Le sujet est ancien, madame la députée. J'entends que la première partie de votre question se veut constructive. Dans ce domaine aussi, il est difficile de faire apparaître un clivage politique, d'autant que, depuis de nombreuses années – je songe notamment aux régionales de 2010, puis de 2015 – , bien des candidats, notamment dans vos rangs, appellent de leurs voeux une réforme de la SNCF. Il serait très malvenu vis-à-vis de nos concitoyens de commencer à tirer dans tous les sens et de chercher à susciter des clivages à ce sujet. La question est la suivante : fera-t-on la réforme ou ne la fera-t-on pas ? Sur ce point, les choses sont claires ; j'ai eu l'occasion de le dire tout à l'heure au député de La France insoumise.

Deuxièmement, le rapport Spinetta met ces quarante-trois préconisations sur la table. Certaines relèvent véritablement du dialogue social – la question du statut – et d'autres de la nature du service. Cela nous renvoie aux lois de décentralisation de 1981 puis à la création des régions : qui est compétent pour quoi et qui prend quelle responsabilité ? En tant qu'élu local, je milite pour la décentralisation. Les conseils régionaux doivent prendre leur part dans un dialogue le plus sincère possible. À moins de faire de la politique politicienne sur le sujet – ce serait à n'y rien comprendre – , il est bien logique que l'État se concentre sur ce qui relève de l'intérêt national et les régions sur l'intérêt régional. C'est le bon sens.

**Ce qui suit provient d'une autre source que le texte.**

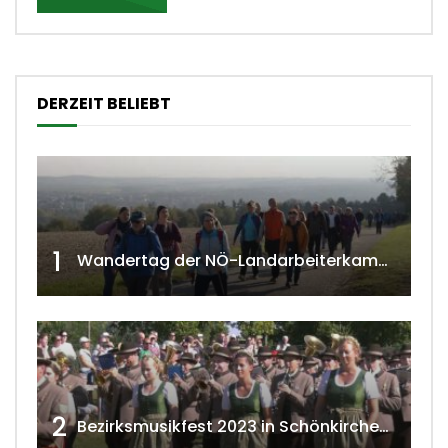
DERZEIT BELIEBT
1
Wandertag der NÖ-Landarbeiterkammer in Hollabrunn 2024
2
Bezirksmusikfest 2023 in Schönkirchen-Reyersdorf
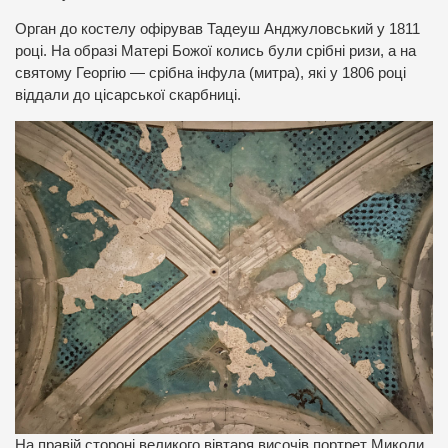
Орган до костелу офірував Тадеуш Анджуловський у 1811
році. На образі Матері Божої колись були срібні ризи, а на
святому Георгію — срібна інфула (митра), які у 1806 році
віддали до цісарської скарбниці.
На правій стороні великого вівтаря височів портрет Миколи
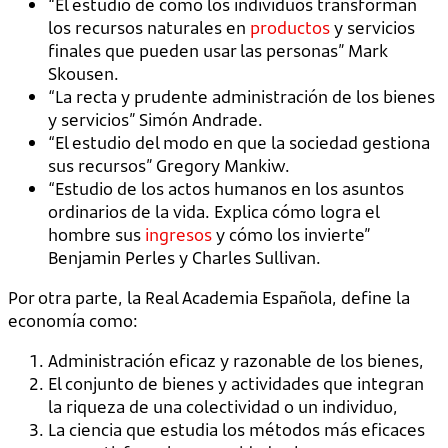
“El estudio de cómo los individuos transforman
los recursos naturales en
productos
y servicios
finales que pueden usar las personas” Mark
Skousen.
“La recta y prudente administración de los bienes
y servicios” Simón Andrade.
“El estudio del modo en que la sociedad gestiona
sus recursos” Gregory Mankiw.
“Estudio de los actos humanos en los asuntos
ordinarios de la vida. Explica cómo logra el
hombre sus
ingresos
y cómo los invierte”
Benjamin Perles y Charles Sullivan.
Por otra parte, la Real Academia Española, define la
economía como:
Administración eficaz y razonable de los bienes,
El conjunto de bienes y actividades que integran
la riqueza de una colectividad o un individuo,
La ciencia que estudia los métodos más eficaces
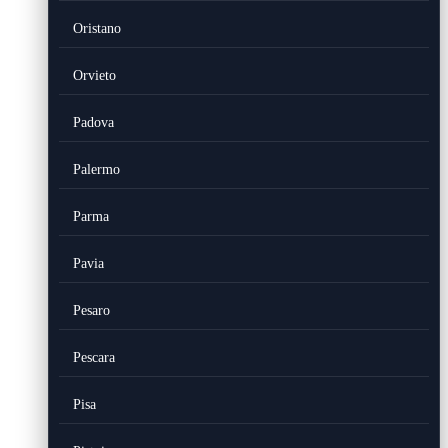
Oristano
Orvieto
Padova
Palermo
Parma
Pavia
Pesaro
Pescara
Pisa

Troisièmement, j'ai entendu les mots-clés de « covoiturage » ou de « TGV Grand Est ». C'est un peu compliqué de vous répondre en un temps aussi réduit. Sachez toutefois que, s'agissant du TGV Grand Est, c'est un modèle qui réussit. Pour vous rassurer sur le sujet, si vous étiez inquiète, je discute souvent avec le président de région, avec lequel je travaille sur d'autres sujets, comme Bure ou Fessenheim, et il n'y a aucune crainte à avoir sur les dessertes du TGV Grand Est dans les semaines, les mois et même, crois-je savoir, les années à venir.